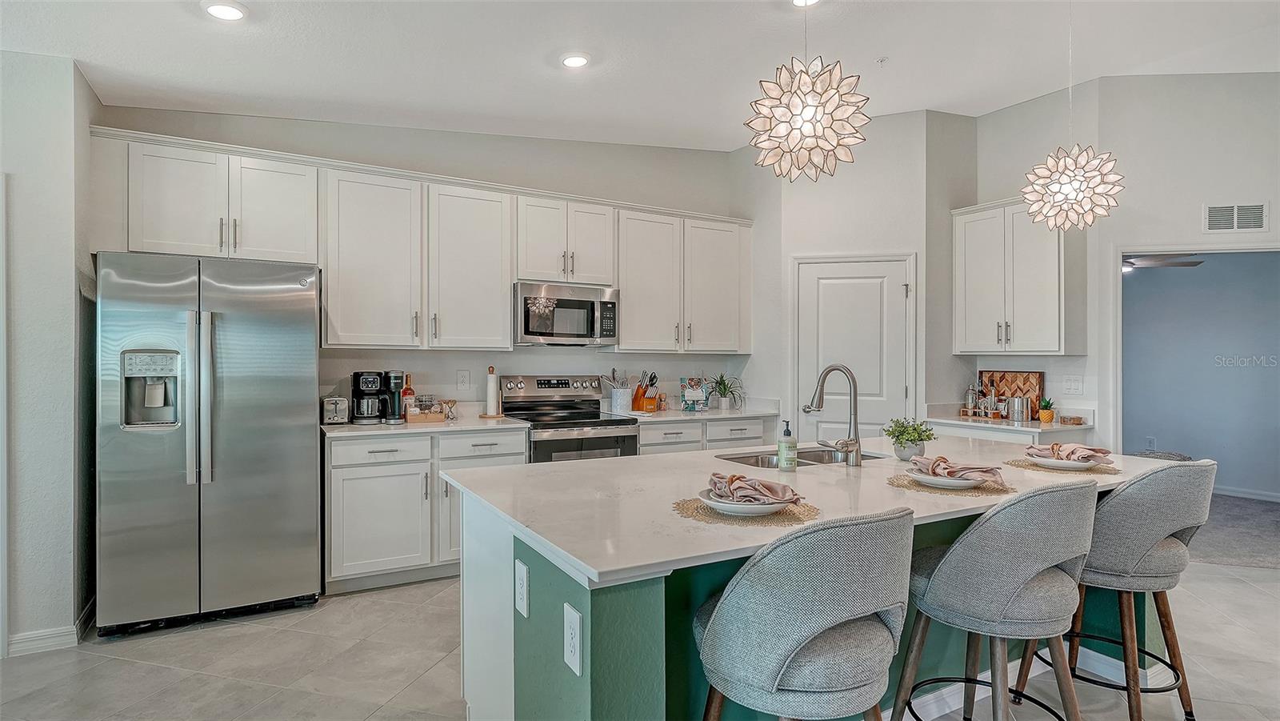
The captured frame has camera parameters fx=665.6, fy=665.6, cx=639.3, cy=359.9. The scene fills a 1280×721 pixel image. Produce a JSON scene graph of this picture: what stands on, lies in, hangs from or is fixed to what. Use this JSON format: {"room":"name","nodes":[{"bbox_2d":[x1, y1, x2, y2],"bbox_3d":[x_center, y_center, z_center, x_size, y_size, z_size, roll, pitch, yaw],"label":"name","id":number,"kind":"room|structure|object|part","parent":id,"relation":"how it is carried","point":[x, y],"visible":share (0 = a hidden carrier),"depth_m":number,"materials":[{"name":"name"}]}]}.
{"room":"kitchen","nodes":[
{"label":"kitchen","id":0,"kind":"room"},
{"bbox_2d":[0,51,101,658],"bbox_3d":[-3.106,-0.142,2.888,1.099,2.893,0.792,0,0,-30],"label":"left wall","id":1,"kind":"structure","parent":0,"point":[52,140],"depth_m":2.99,"materials":[{"name":"white paint"}]},
{"bbox_2d":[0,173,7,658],"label":"door frame","id":2,"kind":"structure","parent":1,"relation":"attached to","point":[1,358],"depth_m":2.87,"materials":[{"name":"white paint"}]},
{"bbox_2d":[4,597,95,655],"bbox_3d":[-2.811,1.256,2.902,0.481,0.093,0.429,0,0,-30],"label":"baseboard","id":3,"kind":"structure","parent":1,"relation":"attached to","point":[31,639],"depth_m":3.01,"materials":[{"name":"white paint"}]},
{"bbox_2d":[97,102,760,419],"bbox_3d":[-0.985,-0.242,4.855,4.466,3.083,0.130,0,0,-30],"label":"back wall","id":4,"kind":"structure","parent":0,"point":[151,110],"depth_m":4.73,"materials":[{"name":"paint"}]},
{"bbox_2d":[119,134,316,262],"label":"upper cabinet","id":5,"kind":"object","parent":4,"relation":"attached to","point":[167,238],"visible":0.87,"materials":[{"name":"white paint"}]},
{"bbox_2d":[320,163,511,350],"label":"upper cabinet","id":6,"kind":"object","parent":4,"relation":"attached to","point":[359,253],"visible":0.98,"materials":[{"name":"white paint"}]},
{"bbox_2d":[89,125,754,354],"bbox_3d":[-0.972,-0.608,4.670,4.268,1.117,0.397,0,0,-30],"label":"upper cabinets","id":7,"kind":"object","parent":4,"relation":"attached to","point":[506,275],"visible":0.93,"depth_m":4.24,"materials":[{"name":"white paint"}]},
{"bbox_2d":[456,368,471,389],"bbox_3d":[-1.196,0.133,4.524,0.081,0.130,0.009,0,0,-30],"label":"wall outlet","id":8,"kind":"object","parent":4,"relation":"attached to","point":[464,378],"visible":0.97,"depth_m":4.52,"materials":[{"name":"white plastic"}]},
{"bbox_2d":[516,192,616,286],"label":"upper cabinet","id":9,"kind":"object","parent":4,"relation":"attached to","point":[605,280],"visible":0.86,"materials":[{"name":"white paint"}]},
{"bbox_2d":[513,280,619,346],"bbox_3d":[-0.561,-0.312,4.758,0.757,0.414,0.456,0,0,-30],"label":"microwave","id":10,"kind":"object","parent":9,"relation":"attached to","point":[526,333],"visible":0.95,"depth_m":4.58,"materials":[{"name":"silver metal"}]},
{"bbox_2d":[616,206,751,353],"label":"upper cabinet","id":11,"kind":"object","parent":4,"relation":"attached to","point":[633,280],"visible":0.91,"depth_m":5.17,"materials":[{"name":"white paint"}]},
{"bbox_2d":[0,0,1279,153],"bbox_3d":[0.925,-1.678,1.731,7.873,0.123,7.177,0,0,-30],"label":"ceiling","id":12,"kind":"structure","parent":0,"point":[730,136],"depth_m":3.53,"materials":[{"name":"white paint"}]},
{"bbox_2d":[203,0,247,20],"bbox_3d":[-1.779,-1.502,2.856,0.181,0.019,0.181,0,0,-30],"label":"recessed light","id":13,"kind":"object","parent":12,"relation":"in","point":[232,12],"visible":0.99,"depth_m":2.85,"materials":[{"name":"white"}]},
{"bbox_2d":[560,52,590,67],"bbox_3d":[-0.353,-1.629,3.624,0.183,0.023,0.186,0,0,-30],"label":"recessed light","id":14,"kind":"object","parent":12,"relation":"in","point":[577,62],"visible":0.99,"depth_m":3.60,"materials":[{"name":"white"}]},
{"bbox_2d":[790,0,819,6],"bbox_3d":[0.793,-1.741,3.170,0.177,0.044,0.178,0,0,-30],"label":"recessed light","id":15,"kind":"object","parent":12,"relation":"in","point":[799,1],"visible":0.94,"depth_m":3.23,"materials":[{"name":"white"}]},
{"bbox_2d":[744,0,875,182],"bbox_3d":[0.576,-1.169,2.294,0.421,1.106,0.424,0,0,-30],"label":"pendant light","id":16,"kind":"object","parent":12,"relation":"hanging from","point":[806,115],"visible":1,"depth_m":2.20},
{"bbox_2d":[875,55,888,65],"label":"sprinkler head","id":17,"kind":"object","parent":12,"relation":"attached to","point":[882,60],"visible":0.98,"depth_m":3.85},
{"bbox_2d":[1020,0,1123,231],"bbox_3d":[1.958,-1.184,3.029,0.382,1.198,0.382,0,0,-30],"label":"pendant light","id":18,"kind":"object","parent":12,"relation":"hanging from","point":[1077,195],"visible":0.99,"depth_m":2.97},
{"bbox_2d":[0,555,1279,720],"bbox_3d":[1.014,1.349,1.725,8.696,0.082,7.433,0,0,-30],"label":"tile floor","id":19,"kind":"structure","parent":0,"point":[202,639],"depth_m":2.83,"materials":[{"name":"tile"}]},
{"bbox_2d":[94,252,323,636],"bbox_3d":[-2.231,0.402,3.528,0.926,1.780,0.796,0,0,-30],"label":"refrigerator","id":20,"kind":"object","parent":19,"relation":"on","point":[278,429],"visible":0.98,"depth_m":3.22,"materials":[{"name":"silver metal"}]},
{"bbox_2d":[324,428,528,593],"bbox_3d":[-1.347,0.864,4.155,1.130,0.878,0.643,0,0,-30],"label":"base cabinet","id":21,"kind":"object","parent":19,"relation":"on","point":[346,504],"visible":0.61,"depth_m":3.81,"materials":[{"name":"white paint"}]},
{"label":"drawer","id":22,"kind":"part","parent":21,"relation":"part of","materials":[{"name":"white paint"}]},
{"bbox_2d":[320,413,530,437],"bbox_3d":[-1.373,0.411,4.200,1.197,0.034,0.673,0,0,-30],"label":"countertop","id":23,"kind":"structure","parent":21,"relation":"on","point":[380,429],"depth_m":3.97,"materials":[{"name":"white stone"}]},
{"bbox_2d":[320,396,349,423],"bbox_3d":[-1.881,0.303,4.094,0.158,0.166,0.281,0,0,-30],"label":"toaster","id":24,"kind":"object","parent":23,"relation":"on","point":[334,399],"visible":0.95,"depth_m":3.98,"materials":[{"name":"silver metal"}]},
{"bbox_2d":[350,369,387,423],"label":"coffee maker","id":25,"kind":"object","parent":23,"relation":"on","point":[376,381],"visible":0.98,"depth_m":4.09,"materials":[{"name":"black metal"}]},
{"bbox_2d":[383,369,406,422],"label":"coffee maker","id":26,"kind":"object","parent":23,"relation":"on","point":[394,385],"visible":0.96,"depth_m":4.16,"materials":[{"name":"black plastic"}]},
{"bbox_2d":[401,373,415,415],"bbox_3d":[-1.517,0.238,4.355,0.077,0.298,0.074,0,0,-30],"label":"bottle","id":27,"kind":"object","parent":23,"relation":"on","point":[408,394],"visible":0.57,"depth_m":4.33,"materials":[{"name":"orange glass"}]},
{"bbox_2d":[404,399,447,422],"bbox_3d":[-1.398,0.331,4.340,0.231,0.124,0.178,0,0,-30],"label":"wooden tray","id":28,"kind":"object","parent":23,"relation":"on","point":[413,415],"visible":0.95,"depth_m":4.28,"materials":[{"name":"brown wood"}]},
{"bbox_2d":[441,399,457,419],"bbox_3d":[-1.277,0.331,4.476,0.098,0.122,0.093,0,0,-30],"label":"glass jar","id":29,"kind":"object","parent":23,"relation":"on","point":[454,403],"visible":0.98,"depth_m":4.44,"materials":[{"name":"clear glass"}]},
{"bbox_2d":[480,365,504,417],"bbox_3d":[-1.001,0.216,4.527,0.160,0.351,0.160,0,0,-30],"label":"paper towel holder","id":30,"kind":"object","parent":23,"relation":"on","point":[491,401],"visible":0.99,"depth_m":4.49,"materials":[{"name":"wood"}]},
{"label":"drawer","id":31,"kind":"part","parent":21,"relation":"part of","materials":[{"name":"white paint"}]},
{"bbox_2d":[499,372,641,462],"bbox_3d":[-0.488,0.709,4.575,0.742,1.190,0.733,0,0,-30],"label":"range","id":32,"kind":"object","parent":19,"relation":"on","point":[621,438],"visible":0.45,"depth_m":4.49,"materials":[{"name":"silver metal"}]},
{"bbox_2d":[636,415,778,454],"bbox_3d":[0.360,0.870,5.110,1.230,0.878,0.650,0,0,-30],"label":"base cabinet","id":33,"kind":"object","parent":19,"relation":"on","point":[644,445],"visible":0.16,"depth_m":4.84,"materials":[{"name":"white paint"}]},
{"bbox_2d":[615,403,784,422],"bbox_3d":[0.440,0.380,5.121,1.263,0.110,0.681,0,0,-30],"label":"countertop","id":34,"kind":"structure","parent":33,"relation":"on","point":[682,415],"depth_m":4.95,"materials":[{"name":"white stone"}]},
{"bbox_2d":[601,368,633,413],"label":"utensil crock","id":35,"kind":"object","parent":34,"relation":"on","point":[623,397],"visible":0.99,"depth_m":5.03,"materials":[{"name":"white ceramic"}]},
{"bbox_2d":[630,370,661,411],"bbox_3d":[0.039,0.238,5.133,0.243,0.311,0.109,0,0,42],"label":"knife block","id":36,"kind":"object","parent":34,"relation":"on","point":[638,394],"visible":0.99,"depth_m":5.10,"materials":[{"name":"wood"}]},
{"bbox_2d":[679,376,709,410],"bbox_3d":[0.433,0.262,5.274,0.235,0.278,0.120,0,0,-7],"label":"cookbook","id":37,"kind":"object","parent":34,"relation":"on","point":[700,397],"visible":1,"depth_m":5.25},
{"bbox_2d":[707,372,744,409],"bbox_3d":[0.688,0.244,5.423,0.435,0.305,0.436,0,0,-30],"label":"potted plant","id":38,"kind":"object","parent":34,"relation":"on","point":[723,403],"visible":0.99,"depth_m":5.39,"materials":[{"name":"green plant"}]},
{"bbox_2d":[692,507,914,720],"bbox_3d":[0.393,0.832,1.668,0.536,0.991,0.528,0,0,-30],"label":"bar stool","id":39,"kind":"object","parent":19,"relation":"on","point":[723,600],"visible":1,"depth_m":1.47,"materials":[{"name":"grey fabric"}]},
{"bbox_2d":[444,453,1166,720],"bbox_3d":[0.777,0.876,2.551,2.670,0.889,1.361,0,0,-30],"label":"kitchen island","id":40,"kind":"object","parent":19,"relation":"on","point":[556,607],"visible":0.48,"depth_m":1.99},
{"bbox_2d":[514,558,529,618],"bbox_3d":[-0.333,0.635,1.857,0.008,0.140,0.086,0,0,-30],"label":"outlet","id":41,"kind":"object","parent":40,"relation":"attached to","point":[522,578],"visible":0.97,"depth_m":1.84,"materials":[{"name":"white plastic"}]},
{"bbox_2d":[564,603,583,674],"bbox_3d":[-0.157,0.644,1.536,0.008,0.139,0.085,0,0,-30],"label":"outlet","id":42,"kind":"object","parent":40,"relation":"attached to","point":[573,648],"visible":0.98,"depth_m":1.52,"materials":[{"name":"white plastic"}]},
{"bbox_2d":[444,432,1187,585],"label":"island countertop","id":43,"kind":"structure","parent":40,"relation":"on","point":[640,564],"depth_m":2.09,"materials":[{"name":"white stone"}]},
{"bbox_2d":[673,495,821,525],"bbox_3d":[0.302,0.428,1.926,0.402,0.004,0.395,0,0,-30],"label":"placemat","id":44,"kind":"object","parent":43,"relation":"on","point":[702,509],"visible":0.56,"depth_m":1.83,"materials":[{"name":"beige wicker"}]},
{"bbox_2d":[696,488,798,514],"bbox_3d":[0.304,0.410,1.915,0.273,0.028,0.272,0,0,-30],"label":"plate","id":45,"kind":"object","parent":44,"relation":"on","point":[723,504],"visible":0.55,"depth_m":1.84,"materials":[{"name":"white ceramic"}]},
{"bbox_2d":[707,472,798,503],"bbox_3d":[0.314,0.362,1.908,0.262,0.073,0.174,0,0,24],"label":"napkin","id":46,"kind":"object","parent":45,"relation":"on","point":[732,479],"visible":0.99,"depth_m":1.87,"materials":[{"name":"fabric"}]},
{"bbox_2d":[776,420,796,469],"bbox_3d":[0.574,0.330,2.593,0.068,0.195,0.068,0,0,-30],"label":"soap bottle","id":47,"kind":"object","parent":43,"relation":"on","point":[788,431],"visible":1,"depth_m":2.57,"materials":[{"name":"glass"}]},
{"bbox_2d":[715,447,887,467],"bbox_3d":[0.723,0.526,2.921,0.781,0.179,0.454,0,0,-30],"label":"sink","id":48,"kind":"object","parent":43,"relation":"in","point":[815,456],"visible":0.24,"depth_m":3.08,"materials":[{"name":"silver metal"}]},
{"bbox_2d":[804,364,862,466],"bbox_3d":[0.784,0.222,2.774,0.164,0.415,0.275,0,0,-30],"label":"faucet","id":49,"kind":"object","parent":43,"relation":"on","point":[853,381],"visible":0.99,"depth_m":2.71,"materials":[{"name":"silver metal"}]},
{"bbox_2d":[883,416,935,460],"bbox_3d":[1.187,0.339,2.936,0.214,0.185,0.213,0,0,-30],"label":"potted plant","id":50,"kind":"object","parent":43,"relation":"on","point":[901,442],"visible":0.96,"depth_m":2.90,"materials":[{"name":"green plant"}]},
{"bbox_2d":[1004,456,1122,476],"bbox_3d":[1.735,0.429,2.740,0.388,0.004,0.394,0,0,-30],"label":"placemat","id":51,"kind":"object","parent":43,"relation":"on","point":[1035,466],"visible":0.62,"depth_m":2.66,"materials":[{"name":"beige wicker"}]},
{"bbox_2d":[1024,453,1104,469],"bbox_3d":[1.721,0.414,2.707,0.276,0.031,0.274,0,0,-30],"label":"plate","id":52,"kind":"object","parent":51,"relation":"on","point":[1074,466],"visible":0.71,"depth_m":2.65,"materials":[{"name":"white ceramic"}]},
{"bbox_2d":[1025,442,1115,462],"bbox_3d":[1.710,0.365,2.661,0.212,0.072,0.234,0,0,-30],"label":"napkin","id":53,"kind":"object","parent":52,"relation":"on","point":[1052,447],"visible":0.96,"depth_m":2.62,"materials":[{"name":"fabric"}]},
{"bbox_2d":[888,472,1011,495],"bbox_3d":[1.082,0.431,2.338,0.400,0.004,0.398,0,0,-30],"label":"placemat","id":54,"kind":"object","parent":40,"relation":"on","point":[986,488],"visible":0.58,"depth_m":2.24,"materials":[{"name":"beige wicker"}]},
{"bbox_2d":[904,466,990,488],"bbox_3d":[1.074,0.411,2.311,0.276,0.028,0.273,0,0,-30],"label":"plate","id":55,"kind":"object","parent":54,"relation":"on","point":[926,479],"visible":0.57,"depth_m":2.25,"materials":[{"name":"white ceramic"}]},
{"bbox_2d":[912,455,1005,482],"bbox_3d":[1.073,0.365,2.274,0.187,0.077,0.261,0,0,-30],"label":"napkin","id":56,"kind":"object","parent":55,"relation":"on","point":[989,470],"visible":0.99,"depth_m":2.23,"materials":[{"name":"fabric"}]},
{"bbox_2d":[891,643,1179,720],"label":"island baseboard","id":57,"kind":"structure","parent":40,"relation":"attached to","point":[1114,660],"depth_m":2.61,"materials":[{"name":"white paint"}]},
{"bbox_2d":[890,480,1100,720],"bbox_3d":[1.069,0.833,2.026,0.521,0.993,0.532,0,0,-30],"label":"bar stool","id":58,"kind":"object","parent":19,"relation":"on","point":[1050,562],"visible":1,"depth_m":1.84,"materials":[{"name":"grey fabric"}]},
{"bbox_2d":[922,419,1090,444],"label":"countertop","id":59,"kind":"object","parent":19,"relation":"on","point":[985,435],"visible":0.12,"depth_m":4.41,"materials":[{"name":"white stone"}]},
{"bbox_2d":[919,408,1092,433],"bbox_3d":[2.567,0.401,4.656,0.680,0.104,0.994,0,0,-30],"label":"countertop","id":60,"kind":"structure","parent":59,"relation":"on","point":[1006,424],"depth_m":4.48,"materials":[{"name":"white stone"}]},
{"bbox_2d":[964,384,979,415],"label":"cocktail shaker","id":61,"kind":"object","parent":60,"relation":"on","point":[970,399],"visible":0.99,"depth_m":4.91,"materials":[{"name":"silver metal"}]},
{"bbox_2d":[980,381,997,417],"bbox_3d":[2.537,0.277,4.817,0.075,0.265,0.078,0,0,-30],"label":"bottle","id":62,"kind":"object","parent":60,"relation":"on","point":[986,399],"visible":0.99,"depth_m":4.79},
{"bbox_2d":[977,369,1044,416],"bbox_3d":[2.752,0.243,4.945,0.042,0.337,0.471,0,0,-30],"label":"cutting board","id":63,"kind":"object","parent":60,"relation":"on","point":[1033,376],"visible":0.73,"depth_m":4.91,"materials":[{"name":"brown wood"}]},
{"bbox_2d":[1005,395,1030,421],"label":"ice bucket","id":64,"kind":"object","parent":60,"relation":"on","point":[1017,408],"visible":1,"depth_m":4.62,"materials":[{"name":"silver metal"}]},
{"bbox_2d":[1036,396,1055,422],"bbox_3d":[2.795,0.331,4.579,0.122,0.177,0.124,0,0,35],"label":"potted plant","id":65,"kind":"object","parent":60,"relation":"on","point":[1047,415],"visible":0.99,"depth_m":4.55,"materials":[{"name":"green plant"}]},
{"bbox_2d":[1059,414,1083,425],"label":"small box","id":66,"kind":"object","parent":60,"relation":"on","point":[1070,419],"visible":0.99,"depth_m":4.44,"materials":[{"name":"brown wood"}]},
{"bbox_2d":[1010,460,1215,720],"bbox_3d":[1.723,0.827,2.410,0.512,0.986,0.527,0,0,-30],"label":"bar stool","id":67,"kind":"object","parent":19,"relation":"on","point":[1162,532],"visible":0.82,"depth_m":2.22,"materials":[{"name":"grey fabric"}]},
{"bbox_2d":[747,108,971,444],"bbox_3d":[1.649,-0.299,5.356,0.800,3.180,0.921,0,0,-30],"label":"pantry wall","id":68,"kind":"structure","parent":0,"point":[778,337],"depth_m":5.11,"materials":[{"name":"white paint"}]},
{"bbox_2d":[792,253,912,444],"bbox_3d":[1.652,0.326,5.197,0.446,2.071,0.473,0,0,-30],"label":"pantry door","id":69,"kind":"structure","parent":68,"relation":"in","point":[827,298],"depth_m":5.17,"materials":[{"name":"white paint"}]},
{"bbox_2d":[952,69,1279,466],"bbox_3d":[3.852,-0.305,3.640,0.209,3.221,4.129,0,0,-30],"label":"right wall","id":70,"kind":"structure","parent":0,"point":[1278,200],"depth_m":4.43,"materials":[{"name":"white paint"}]},
{"bbox_2d":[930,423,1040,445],"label":"base cabinet","id":71,"kind":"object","parent":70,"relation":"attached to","point":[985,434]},
{"bbox_2d":[951,197,1085,354],"bbox_3d":[2.740,-0.588,4.856,0.380,1.100,0.839,0,0,-30],"label":"upper cabinet","id":72,"kind":"object","parent":70,"relation":"attached to","point":[962,344],"visible":0.95,"depth_m":4.69,"materials":[{"name":"white paint"}]},
{"bbox_2d":[1063,374,1083,394],"bbox_3d":[2.955,0.168,4.538,0.018,0.125,0.115,0,0,-30],"label":"light switch","id":73,"kind":"object","parent":70,"relation":"attached to","point":[1074,385],"visible":0.97,"depth_m":4.53,"materials":[{"name":"white plastic"}]},
{"bbox_2d":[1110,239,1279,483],"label":"doorway","id":74,"kind":"object","parent":70,"relation":"attached to","point":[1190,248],"visible":0.76,"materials":[{"name":"white paint"}]},
{"bbox_2d":[1202,201,1268,232],"bbox_3d":[3.778,-0.901,4.222,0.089,0.187,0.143,0,0,-30],"label":"air vent","id":75,"kind":"object","parent":70,"relation":"attached to","point":[1258,225],"visible":0.99,"depth_m":4.21,"materials":[{"name":"white metal"}]},
{"bbox_2d":[1120,252,1203,271],"bbox_3d":[4.347,-0.982,6.059,1.116,0.361,1.116,0,0,-30],"label":"ceiling fan","id":76,"kind":"object","parent":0,"point":[1162,259],"visible":0.51,"depth_m":5.88,"materials":[{"name":"metal"}]},
{"bbox_2d":[1123,253,1279,498],"bbox_3d":[5.677,0.026,6.391,0.416,2.600,3.209,0,0,-30],"label":"far room wall","id":77,"kind":"structure","parent":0,"point":[1193,454],"depth_m":6.53,"materials":[{"name":"paint"}]},
{"bbox_2d":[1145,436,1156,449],"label":"wall outlet","id":78,"kind":"object","parent":77,"relation":"attached to","point":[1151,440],"visible":0.97,"depth_m":6.63,"materials":[{"name":"white plastic"}]},
{"bbox_2d":[1211,484,1279,501],"bbox_3d":[5.827,1.270,6.331,0.022,0.091,2.105,0,0,-30],"label":"baseboard","id":79,"kind":"structure","parent":77,"relation":"attached to","point":[1227,493],"depth_m":6.37,"materials":[{"name":"white paint"}]},
{"bbox_2d":[1188,492,1279,569],"bbox_3d":[4.937,1.352,5.333,3.536,0.092,4.060,0,0,-30],"label":"carpet floor","id":80,"kind":"structure","parent":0,"point":[1276,525],"depth_m":5.00,"materials":[{"name":"grey carpet"}]},
{"bbox_2d":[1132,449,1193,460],"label":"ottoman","id":81,"kind":"object","parent":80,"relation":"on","point":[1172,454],"visible":0.19,"depth_m":6.14,"materials":[{"name":"grey fabric"}]}
]}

### [Exercise]
When a line of the entries contains the word "from", it counts toward the total; reply with that total alone.

### [Solution to the exercise]
3